* _What is required_
Please reproduce every one of the entries below word for word, leaving out the pictures.

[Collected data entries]
--- START ---

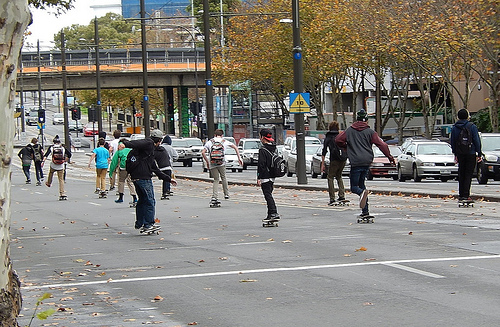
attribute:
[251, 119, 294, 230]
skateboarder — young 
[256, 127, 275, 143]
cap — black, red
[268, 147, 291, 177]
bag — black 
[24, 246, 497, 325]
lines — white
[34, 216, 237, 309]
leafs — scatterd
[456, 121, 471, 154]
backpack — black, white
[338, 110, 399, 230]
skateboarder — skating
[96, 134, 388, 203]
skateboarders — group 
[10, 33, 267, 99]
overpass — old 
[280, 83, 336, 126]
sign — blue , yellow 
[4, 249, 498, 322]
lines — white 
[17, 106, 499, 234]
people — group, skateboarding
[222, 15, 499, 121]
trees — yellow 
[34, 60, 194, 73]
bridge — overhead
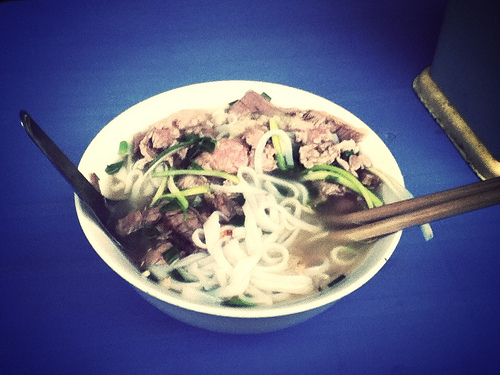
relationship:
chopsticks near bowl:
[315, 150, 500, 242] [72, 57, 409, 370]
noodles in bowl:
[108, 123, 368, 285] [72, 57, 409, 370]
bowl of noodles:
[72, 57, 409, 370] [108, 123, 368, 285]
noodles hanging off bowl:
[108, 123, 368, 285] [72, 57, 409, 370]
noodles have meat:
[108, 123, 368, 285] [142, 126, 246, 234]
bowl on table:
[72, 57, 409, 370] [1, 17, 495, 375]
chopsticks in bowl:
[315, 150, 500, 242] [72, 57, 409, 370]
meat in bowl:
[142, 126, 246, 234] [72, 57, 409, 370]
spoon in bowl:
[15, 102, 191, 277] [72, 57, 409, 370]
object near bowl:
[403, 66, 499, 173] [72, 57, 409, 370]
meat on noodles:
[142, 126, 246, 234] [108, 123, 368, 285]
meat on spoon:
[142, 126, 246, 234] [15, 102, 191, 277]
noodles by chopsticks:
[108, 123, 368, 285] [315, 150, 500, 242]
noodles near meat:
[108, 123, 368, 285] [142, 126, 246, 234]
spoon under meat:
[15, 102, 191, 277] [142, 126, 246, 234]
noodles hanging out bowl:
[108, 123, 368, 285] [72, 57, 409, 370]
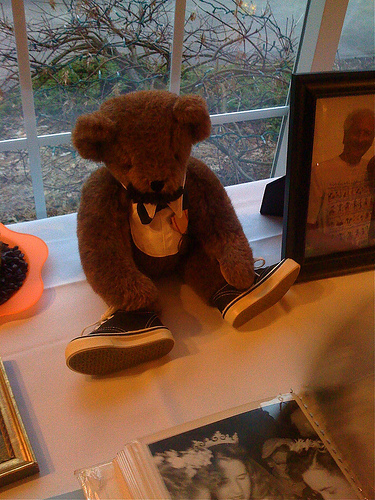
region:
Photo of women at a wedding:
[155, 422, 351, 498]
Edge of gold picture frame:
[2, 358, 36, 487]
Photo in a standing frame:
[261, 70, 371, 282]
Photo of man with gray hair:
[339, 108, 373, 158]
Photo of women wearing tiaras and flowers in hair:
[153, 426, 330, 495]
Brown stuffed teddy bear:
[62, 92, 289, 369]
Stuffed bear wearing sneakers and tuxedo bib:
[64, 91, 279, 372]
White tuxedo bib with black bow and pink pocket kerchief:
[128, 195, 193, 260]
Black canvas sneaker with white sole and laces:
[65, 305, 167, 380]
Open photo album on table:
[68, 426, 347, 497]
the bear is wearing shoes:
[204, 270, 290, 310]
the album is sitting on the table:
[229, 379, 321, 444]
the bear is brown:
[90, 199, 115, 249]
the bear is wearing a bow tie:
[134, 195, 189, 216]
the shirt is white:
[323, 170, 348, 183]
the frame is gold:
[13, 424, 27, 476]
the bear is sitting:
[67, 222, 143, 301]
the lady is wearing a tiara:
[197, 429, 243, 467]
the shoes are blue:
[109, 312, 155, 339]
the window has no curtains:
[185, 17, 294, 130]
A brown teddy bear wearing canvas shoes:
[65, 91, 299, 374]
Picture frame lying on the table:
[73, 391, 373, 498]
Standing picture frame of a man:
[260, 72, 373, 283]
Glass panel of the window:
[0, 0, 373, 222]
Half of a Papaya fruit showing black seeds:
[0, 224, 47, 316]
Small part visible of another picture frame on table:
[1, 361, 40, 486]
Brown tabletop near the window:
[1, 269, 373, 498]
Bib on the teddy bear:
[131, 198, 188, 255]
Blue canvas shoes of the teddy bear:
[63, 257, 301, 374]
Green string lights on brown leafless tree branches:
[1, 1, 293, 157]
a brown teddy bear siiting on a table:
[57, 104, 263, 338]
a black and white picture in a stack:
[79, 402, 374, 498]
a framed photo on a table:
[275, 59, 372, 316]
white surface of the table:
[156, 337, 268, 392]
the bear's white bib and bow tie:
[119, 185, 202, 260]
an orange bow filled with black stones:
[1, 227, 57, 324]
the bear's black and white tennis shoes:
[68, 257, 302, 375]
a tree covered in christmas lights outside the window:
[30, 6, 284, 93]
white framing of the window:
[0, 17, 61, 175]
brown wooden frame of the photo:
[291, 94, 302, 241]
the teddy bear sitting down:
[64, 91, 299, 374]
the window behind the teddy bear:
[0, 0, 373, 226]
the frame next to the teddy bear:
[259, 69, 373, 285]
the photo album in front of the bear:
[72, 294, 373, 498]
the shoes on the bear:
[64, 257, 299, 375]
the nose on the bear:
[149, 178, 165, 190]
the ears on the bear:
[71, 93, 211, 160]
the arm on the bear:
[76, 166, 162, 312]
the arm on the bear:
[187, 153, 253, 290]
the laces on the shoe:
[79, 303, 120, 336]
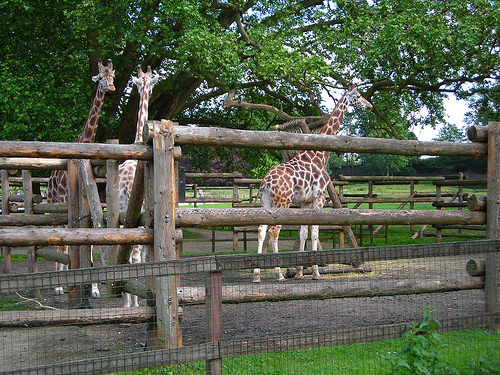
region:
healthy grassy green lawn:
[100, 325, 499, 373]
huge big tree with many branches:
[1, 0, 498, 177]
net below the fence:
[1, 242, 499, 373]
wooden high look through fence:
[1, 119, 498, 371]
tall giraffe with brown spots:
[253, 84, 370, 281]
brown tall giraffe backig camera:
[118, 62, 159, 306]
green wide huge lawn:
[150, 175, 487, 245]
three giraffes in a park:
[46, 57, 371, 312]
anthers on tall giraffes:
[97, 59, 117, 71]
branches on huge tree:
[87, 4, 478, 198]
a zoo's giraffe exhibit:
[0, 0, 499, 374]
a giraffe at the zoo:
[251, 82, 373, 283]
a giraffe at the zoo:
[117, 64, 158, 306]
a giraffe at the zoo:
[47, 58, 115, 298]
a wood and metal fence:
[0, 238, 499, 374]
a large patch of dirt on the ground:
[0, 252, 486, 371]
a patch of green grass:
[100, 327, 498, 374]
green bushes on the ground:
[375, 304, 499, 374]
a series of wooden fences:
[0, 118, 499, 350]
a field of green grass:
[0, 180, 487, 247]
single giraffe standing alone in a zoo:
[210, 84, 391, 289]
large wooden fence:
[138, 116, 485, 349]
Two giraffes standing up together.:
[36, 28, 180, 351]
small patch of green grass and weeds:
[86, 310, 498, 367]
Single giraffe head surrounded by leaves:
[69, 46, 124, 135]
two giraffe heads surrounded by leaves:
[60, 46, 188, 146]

--- END ---

* _Response for this exercise_
attribute:
[251, 119, 294, 230]
skateboarder — young 
[256, 127, 275, 143]
cap — black, red
[268, 147, 291, 177]
bag — black 
[24, 246, 497, 325]
lines — white
[34, 216, 237, 309]
leafs — scatterd
[456, 121, 471, 154]
backpack — black, white
[338, 110, 399, 230]
skateboarder — skating
[96, 134, 388, 203]
skateboarders — group 
[10, 33, 267, 99]
overpass — old 
[280, 83, 336, 126]
sign — blue , yellow 
[4, 249, 498, 322]
lines — white 
[17, 106, 499, 234]
people — group, skateboarding
[222, 15, 499, 121]
trees — yellow 
[34, 60, 194, 73]
bridge — overhead
relationship:
chopsticks near bowl:
[315, 150, 500, 242] [72, 57, 409, 370]
noodles in bowl:
[108, 123, 368, 285] [72, 57, 409, 370]
bowl of noodles:
[72, 57, 409, 370] [108, 123, 368, 285]
noodles hanging off bowl:
[108, 123, 368, 285] [72, 57, 409, 370]
noodles have meat:
[108, 123, 368, 285] [142, 126, 246, 234]
bowl on table:
[72, 57, 409, 370] [1, 17, 495, 375]
chopsticks in bowl:
[315, 150, 500, 242] [72, 57, 409, 370]
meat in bowl:
[142, 126, 246, 234] [72, 57, 409, 370]
spoon in bowl:
[15, 102, 191, 277] [72, 57, 409, 370]
object near bowl:
[403, 66, 499, 173] [72, 57, 409, 370]
meat on noodles:
[142, 126, 246, 234] [108, 123, 368, 285]
meat on spoon:
[142, 126, 246, 234] [15, 102, 191, 277]
noodles by chopsticks:
[108, 123, 368, 285] [315, 150, 500, 242]
noodles near meat:
[108, 123, 368, 285] [142, 126, 246, 234]
spoon under meat:
[15, 102, 191, 277] [142, 126, 246, 234]
noodles hanging out bowl:
[108, 123, 368, 285] [72, 57, 409, 370]
region:
Photo of women at a wedding:
[155, 422, 351, 498]
Edge of gold picture frame:
[2, 358, 36, 487]
Photo in a standing frame:
[261, 70, 371, 282]
Photo of man with gray hair:
[339, 108, 373, 158]
Photo of women wearing tiaras and flowers in hair:
[153, 426, 330, 495]
Brown stuffed teddy bear:
[62, 92, 289, 369]
Stuffed bear wearing sneakers and tuxedo bib:
[64, 91, 279, 372]
White tuxedo bib with black bow and pink pocket kerchief:
[128, 195, 193, 260]
Black canvas sneaker with white sole and laces:
[65, 305, 167, 380]
Open photo album on table:
[68, 426, 347, 497]
the bear is wearing shoes:
[204, 270, 290, 310]
the album is sitting on the table:
[229, 379, 321, 444]
the bear is brown:
[90, 199, 115, 249]
the bear is wearing a bow tie:
[134, 195, 189, 216]
the shirt is white:
[323, 170, 348, 183]
the frame is gold:
[13, 424, 27, 476]
the bear is sitting:
[67, 222, 143, 301]
the lady is wearing a tiara:
[197, 429, 243, 467]
the shoes are blue:
[109, 312, 155, 339]
the window has no curtains:
[185, 17, 294, 130]
A brown teddy bear wearing canvas shoes:
[65, 91, 299, 374]
Picture frame lying on the table:
[73, 391, 373, 498]
Standing picture frame of a man:
[260, 72, 373, 283]
Glass panel of the window:
[0, 0, 373, 222]
Half of a Papaya fruit showing black seeds:
[0, 224, 47, 316]
Small part visible of another picture frame on table:
[1, 361, 40, 486]
Brown tabletop near the window:
[1, 269, 373, 498]
Bib on the teddy bear:
[131, 198, 188, 255]
Blue canvas shoes of the teddy bear:
[63, 257, 301, 374]
Green string lights on brown leafless tree branches:
[1, 1, 293, 157]
a brown teddy bear siiting on a table:
[57, 104, 263, 338]
a black and white picture in a stack:
[79, 402, 374, 498]
a framed photo on a table:
[275, 59, 372, 316]
white surface of the table:
[156, 337, 268, 392]
the bear's white bib and bow tie:
[119, 185, 202, 260]
an orange bow filled with black stones:
[1, 227, 57, 324]
the bear's black and white tennis shoes:
[68, 257, 302, 375]
a tree covered in christmas lights outside the window:
[30, 6, 284, 93]
white framing of the window:
[0, 17, 61, 175]
brown wooden frame of the photo:
[291, 94, 302, 241]
the teddy bear sitting down:
[64, 91, 299, 374]
the window behind the teddy bear:
[0, 0, 373, 226]
the frame next to the teddy bear:
[259, 69, 373, 285]
the photo album in front of the bear:
[72, 294, 373, 498]
the shoes on the bear:
[64, 257, 299, 375]
the nose on the bear:
[149, 178, 165, 190]
the ears on the bear:
[71, 93, 211, 160]
the arm on the bear:
[76, 166, 162, 312]
the arm on the bear:
[187, 153, 253, 290]
the laces on the shoe:
[79, 303, 120, 336]
region:
healthy grassy green lawn:
[100, 325, 499, 373]
huge big tree with many branches:
[1, 0, 498, 177]
net below the fence:
[1, 242, 499, 373]
wooden high look through fence:
[1, 119, 498, 371]
tall giraffe with brown spots:
[253, 84, 370, 281]
brown tall giraffe backig camera:
[118, 62, 159, 306]
green wide huge lawn:
[150, 175, 487, 245]
three giraffes in a park:
[46, 57, 371, 312]
anthers on tall giraffes:
[97, 59, 117, 71]
branches on huge tree:
[87, 4, 478, 198]
a zoo's giraffe exhibit:
[0, 0, 499, 374]
a giraffe at the zoo:
[251, 82, 373, 283]
a giraffe at the zoo:
[117, 64, 158, 306]
a giraffe at the zoo:
[47, 58, 115, 298]
a wood and metal fence:
[0, 238, 499, 374]
a large patch of dirt on the ground:
[0, 252, 486, 371]
a patch of green grass:
[100, 327, 498, 374]
green bushes on the ground:
[375, 304, 499, 374]
a series of wooden fences:
[0, 118, 499, 350]
a field of green grass:
[0, 180, 487, 247]
single giraffe standing alone in a zoo:
[210, 84, 391, 289]
large wooden fence:
[138, 116, 485, 349]
Two giraffes standing up together.:
[36, 28, 180, 351]
small patch of green grass and weeds:
[86, 310, 498, 367]
Single giraffe head surrounded by leaves:
[69, 46, 124, 135]
two giraffe heads surrounded by leaves:
[60, 46, 188, 146]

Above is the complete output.